Member of the Wisconsin State Assembly from the Milwaukee 8th district
- In office January 1, 1905 – January 1, 1907
- Preceded by: Reinhold Thiessenhusen
- Succeeded by: Simon Kander

Personal details
- Born: May 28, 1869 Milwaukee, Wisconsin
- Died: 1926 (aged 56–57)
- Resting place: Forest Home Cemetery Milwaukee, Wisconsin
- Party: Republican
- Spouses: Mary H. Thieme; (died 1944);
- Children: none

= Oscar F. Thieme =

American politician (1869–1926)

Oscar F. Thieme (May 28, 1869 - 1926) was an American businessman and politician from Milwaukee, Wisconsin.
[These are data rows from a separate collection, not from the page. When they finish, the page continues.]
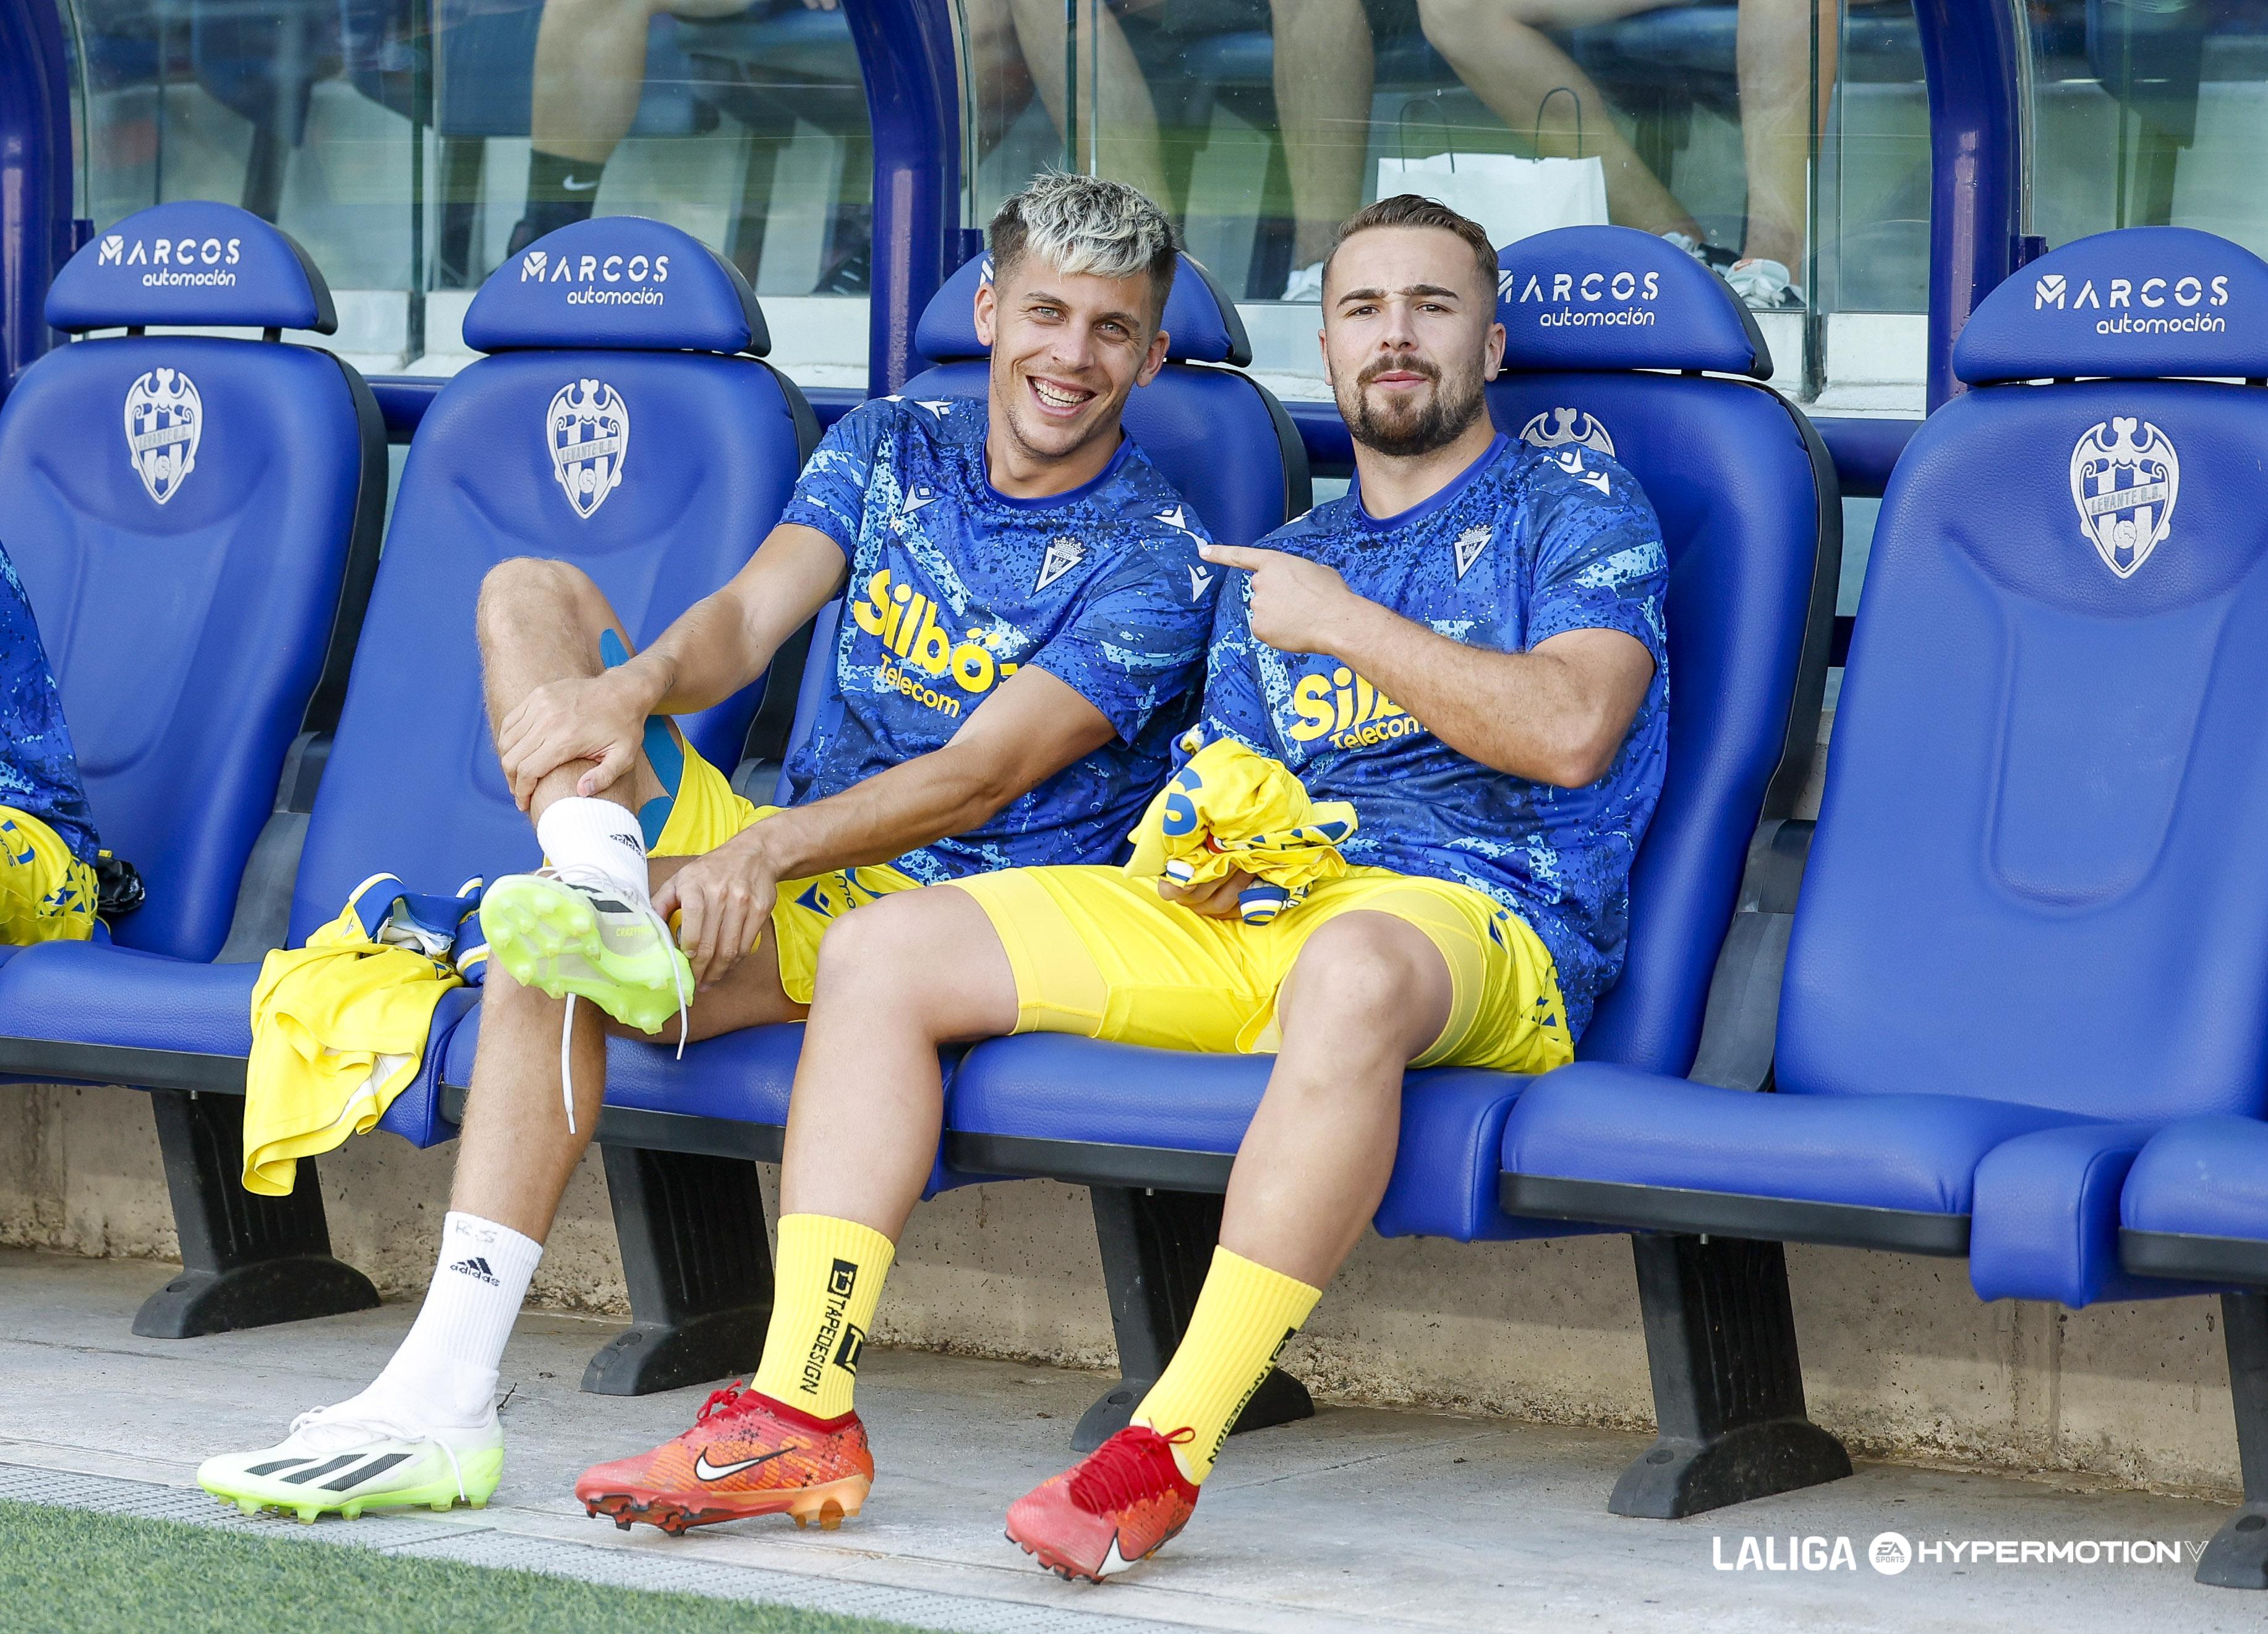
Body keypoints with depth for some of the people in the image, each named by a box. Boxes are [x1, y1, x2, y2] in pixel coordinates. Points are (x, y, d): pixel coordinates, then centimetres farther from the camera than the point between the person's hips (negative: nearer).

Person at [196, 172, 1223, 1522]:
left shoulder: (1155, 562, -8)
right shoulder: (889, 448, 11)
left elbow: (979, 777, -19)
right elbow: (750, 616, -5)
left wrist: (764, 852, -32)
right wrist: (630, 689, -28)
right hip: (777, 860, 7)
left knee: (548, 955, -30)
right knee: (529, 592, -2)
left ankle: (447, 1400, -37)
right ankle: (599, 891, -32)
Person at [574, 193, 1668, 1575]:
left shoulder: (1578, 510, 6)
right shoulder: (1280, 564, 25)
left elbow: (1571, 731, -12)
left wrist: (1346, 626, -8)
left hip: (1479, 921, -7)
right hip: (1257, 917, 7)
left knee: (1351, 971, -45)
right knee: (881, 952, -7)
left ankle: (1170, 1454, -44)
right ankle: (802, 1418, -18)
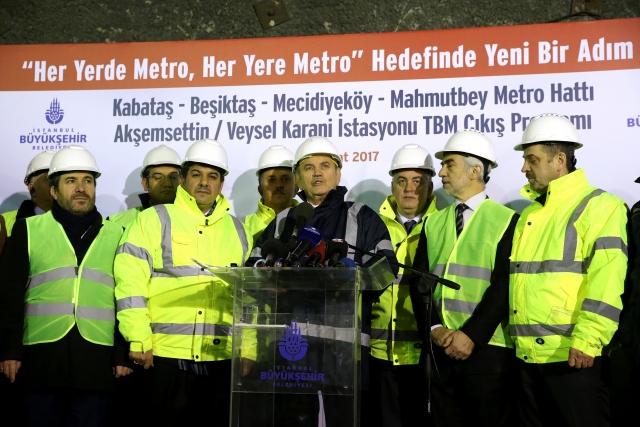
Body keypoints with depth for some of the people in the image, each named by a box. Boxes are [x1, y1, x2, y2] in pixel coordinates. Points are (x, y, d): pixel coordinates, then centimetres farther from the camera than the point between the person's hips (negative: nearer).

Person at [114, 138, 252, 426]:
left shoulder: (236, 230, 15)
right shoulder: (154, 219, 2)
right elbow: (130, 281, -5)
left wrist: (249, 346, 9)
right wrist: (139, 340, -11)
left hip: (223, 357, 4)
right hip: (167, 355, -4)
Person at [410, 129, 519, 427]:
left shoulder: (506, 221, -2)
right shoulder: (433, 222, 13)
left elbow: (504, 285, -10)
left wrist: (472, 335, -16)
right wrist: (433, 328, -8)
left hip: (486, 347, -4)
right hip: (440, 348, 5)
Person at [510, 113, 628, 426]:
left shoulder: (598, 206, -5)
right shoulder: (530, 214, 19)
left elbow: (606, 281, -15)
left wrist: (587, 341, -22)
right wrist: (519, 340, 15)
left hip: (574, 355, -7)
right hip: (527, 354, 8)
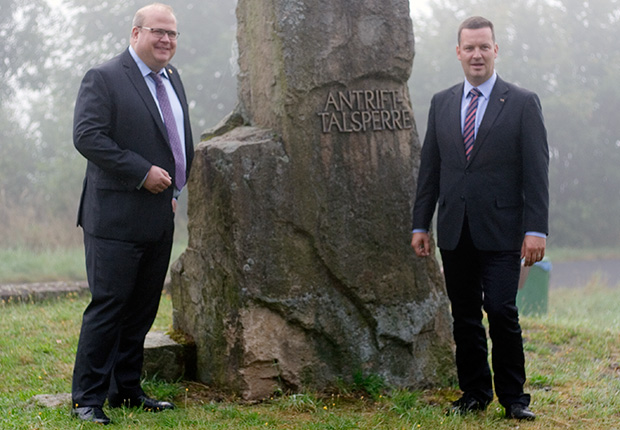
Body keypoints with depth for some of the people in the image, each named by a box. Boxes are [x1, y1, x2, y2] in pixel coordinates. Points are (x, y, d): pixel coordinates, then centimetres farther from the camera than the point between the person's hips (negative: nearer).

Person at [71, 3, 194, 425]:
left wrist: (175, 186, 14)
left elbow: (184, 140, 28)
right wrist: (142, 173, -19)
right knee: (107, 306, -6)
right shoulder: (103, 79, -8)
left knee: (143, 309, 12)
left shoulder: (173, 80, 17)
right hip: (116, 216, -8)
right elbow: (87, 136, -18)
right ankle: (87, 398, 1)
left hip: (161, 216, 8)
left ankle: (127, 390, 21)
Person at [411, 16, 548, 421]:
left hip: (500, 231, -4)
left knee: (502, 311, -10)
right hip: (455, 232, 4)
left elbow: (536, 171, -4)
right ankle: (474, 393, 19)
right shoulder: (441, 103, 12)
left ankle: (513, 396, 4)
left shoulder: (523, 103, 0)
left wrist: (536, 229, -11)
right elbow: (430, 167, 14)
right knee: (465, 316, 9)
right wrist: (421, 224, 9)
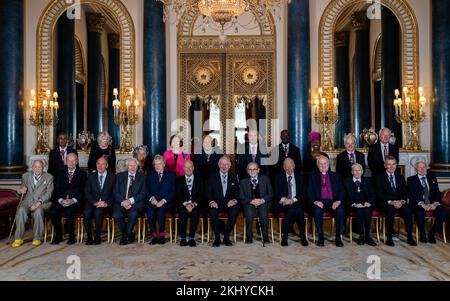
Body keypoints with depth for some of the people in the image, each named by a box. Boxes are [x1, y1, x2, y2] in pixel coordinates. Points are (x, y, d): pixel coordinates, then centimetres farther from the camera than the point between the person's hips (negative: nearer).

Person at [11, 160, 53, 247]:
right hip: (27, 201, 3)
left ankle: (37, 238, -23)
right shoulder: (26, 176, 16)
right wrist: (22, 190, -3)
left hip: (42, 202, -3)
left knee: (38, 211, -35)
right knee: (21, 210, -30)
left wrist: (39, 202, -18)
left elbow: (48, 193, -2)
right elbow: (22, 188, 24)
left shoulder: (49, 177, 5)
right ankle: (18, 238, -23)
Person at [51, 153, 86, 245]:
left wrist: (73, 200, -14)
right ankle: (58, 236, -5)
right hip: (61, 201, 3)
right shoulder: (61, 174, 19)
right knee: (53, 213, -25)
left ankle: (72, 237, -14)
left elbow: (83, 191, 1)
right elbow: (57, 190, 10)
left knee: (69, 212, -32)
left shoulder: (82, 174, 10)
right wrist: (61, 200, -9)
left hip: (75, 202, -3)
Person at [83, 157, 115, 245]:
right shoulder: (91, 176, 14)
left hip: (106, 204, -2)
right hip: (92, 202, 2)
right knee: (87, 212, -29)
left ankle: (97, 237, -14)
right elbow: (87, 192, 4)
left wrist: (106, 203, -15)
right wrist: (95, 202, -12)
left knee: (98, 212, -32)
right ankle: (89, 236, -13)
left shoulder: (112, 177, 8)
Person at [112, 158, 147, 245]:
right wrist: (123, 201, -13)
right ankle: (130, 234, -3)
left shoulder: (142, 177, 9)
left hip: (136, 203, -2)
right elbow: (115, 192, 5)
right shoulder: (120, 176, 14)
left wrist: (130, 201, -15)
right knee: (116, 215, -28)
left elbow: (143, 194, -1)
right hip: (121, 202, 2)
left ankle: (126, 234, -6)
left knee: (133, 214, -33)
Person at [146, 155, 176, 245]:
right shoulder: (150, 175, 18)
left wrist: (163, 201, -12)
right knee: (150, 210, -30)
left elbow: (173, 192, 2)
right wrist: (152, 198, -11)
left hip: (166, 203, -2)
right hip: (153, 202, 2)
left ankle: (162, 235, -16)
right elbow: (147, 191, 10)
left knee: (160, 210, -33)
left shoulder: (171, 175, 10)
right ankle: (154, 236, -20)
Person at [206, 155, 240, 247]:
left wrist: (234, 200, -13)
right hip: (216, 204, -1)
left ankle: (226, 237, -17)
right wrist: (211, 201, -18)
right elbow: (208, 192, 2)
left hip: (229, 204, 1)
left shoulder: (233, 177, 12)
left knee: (235, 211, -31)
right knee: (212, 211, -33)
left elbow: (237, 192, 8)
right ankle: (217, 238, -19)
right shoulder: (213, 177, 7)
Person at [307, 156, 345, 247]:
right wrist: (315, 201, -15)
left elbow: (341, 191, 10)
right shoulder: (313, 176, 13)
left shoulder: (335, 176, 18)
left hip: (333, 202, 1)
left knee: (340, 210, -29)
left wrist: (338, 201, -11)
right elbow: (310, 192, 4)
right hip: (319, 202, -1)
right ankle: (320, 237, -19)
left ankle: (338, 237, -17)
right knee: (317, 210, -33)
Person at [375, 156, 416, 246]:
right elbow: (379, 194, -3)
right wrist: (390, 202, -17)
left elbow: (404, 193, 11)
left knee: (408, 210, -28)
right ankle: (389, 238, -27)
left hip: (399, 203, 3)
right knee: (390, 209, -35)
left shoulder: (400, 178, 19)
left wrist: (402, 201, -11)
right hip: (386, 203, -3)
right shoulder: (379, 177, 6)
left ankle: (409, 237, -22)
He served one term as a member of the Wisconsin State Assembly.

==Biography==

Oscar Thieme was born in Milwaukee, Wisconsin. He was educated and lived most of his life there. He worked in real estate and insurance, and, for a time, was employed as a clerk for Milwaukee County judges Emil Wallber, James M. Pereles, and John E. Mann. He was elected to the Assembly as a Republican, representing Milwaukee County's 8th district (the 9th ward of the city of Milwaukee) in a three-way race, defeating Democrat David Geraghty and Social Democrat William Baumann.

He died in 1926 and was buried at Milwaukee's Forest Home Cemetery.